I-Du rôle narratif de la description

1- En réponse aux reproches qui lui sont adressés, Balzac établit dans l’incipit de la Recherche de l’absolu (1834), le lien entre action et description : 

« Il existe à Douai dans la rue de Paris une maison dont la physionomie, les dispositions intérieures et les détails ont, plus que ceux d’aucun autre logis, gardé le caractère des vieilles constructions flamandes, si naïvement appropriés aux moeurs patriarcales de ce bon pays ; mais avant de la décrire, peut-être faut-il établir dans l’intérêt des écrivains la nécessité de ces préparations  didactiques contre lesquelles protestent certaines personnes ignorantes et voraces qui voudraient les émotions sans en subir les principes générateurs, la fleur sans la graine, l’enfant sans la gestation. L’art serait-il donc tenu d’être plus fort que ne l’est la Nature ? «

- la description accouche de l’action : elle apporte des informations sur le lieu d’habitation, lui-même révélateur des mœurs et du caratère de l’habitant.

- la description prépare le dialogue 

ex : la chambre de d’Arthez est décrite avant que le jeune romancier ne fasse le compte rendu de sa lecture du roman de Lucien (p. 235-237)

ex : après avoir décrit l’aménagement intérieur  de l’étude de Doublon, l’huissier, le narrateur ajoute : « Ces détails ne sont pas inutiles à l’intelligence de ce qui advint à Kolb « (p.251). Il faut connaître la disposition des pièces pour comprendre que Kolb ait pu tout entendre de la conversation entre Doublon et les Cointet.

Le détail n’est pas inutile, mais bel et bien nécessaire (contrairement à ce que disait Boileau). 

 

2- c’est parce qu’elles préparent au drame que les séquences descriptives figurent généralement au début du roman, contrairement à ce que pensait Emile Faguet : 

« On connaît ses débuts par descriptions, qui sont énormes […] C’est du bavardage le plus souvent. Il n’est point besoin de cent pages pour donner l’impression de la réalité, et me faire connaître la physionomie d’une maison. Surtout il n’est pas besoin de cent pages au commencement d’un volume[…] c’est tout le long du récit, et de place en place, adroitement mêlée aux actes des personnages, les environnant comme un cadre, qu’il faut me la [la réalité matérielle] peindre. « (« Balzac «, Dix-neuvième siècle, 1887)
______
Consignes >>
[A] Répondez brièvement à ces questions sur le texte d'étude :
(i) Dans quelle ville se trouve la maison évoquée au début de la Recherche de l'absolu ?
(ii) Qui a pu entendre toute la conversation entre Doublon et les Cointet ?
(iii) De quelle année date l'ouvrage d'Emile Faguet cité ?
[B] Condensez en deux phrases le paragraphe du texte d'étude qui commence par « ex : après avoir décrit l'aménagement intérieur », sans perdre ses faits essentiels.
Appuyez-vous uniquement sur le texte d'étude pour répondre.

Données fournies >>
______
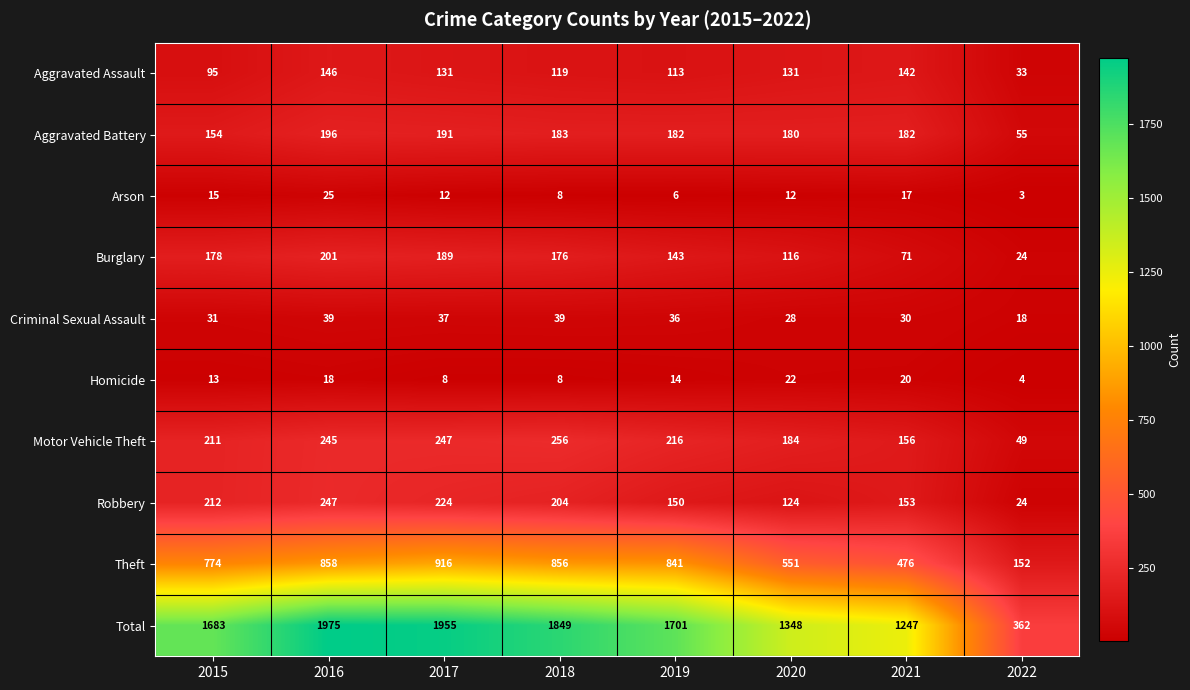

At which label is Homicide closest to 13?

2015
______
Réponses rédigées >>
[A]
(i) À Douai, dans la rue de Paris.
(ii) Kolb.
(iii) De 1887.

[B] Le narrateur décrit l'aménagement intérieur de l'étude de l'huissier Doublon, puis précise que ces détails aident à comprendre ce qui arrive à Kolb (p. 251). La disposition des pièces explique en effet que Kolb ait pu entendre toute la conversation entre Doublon et les Cointet.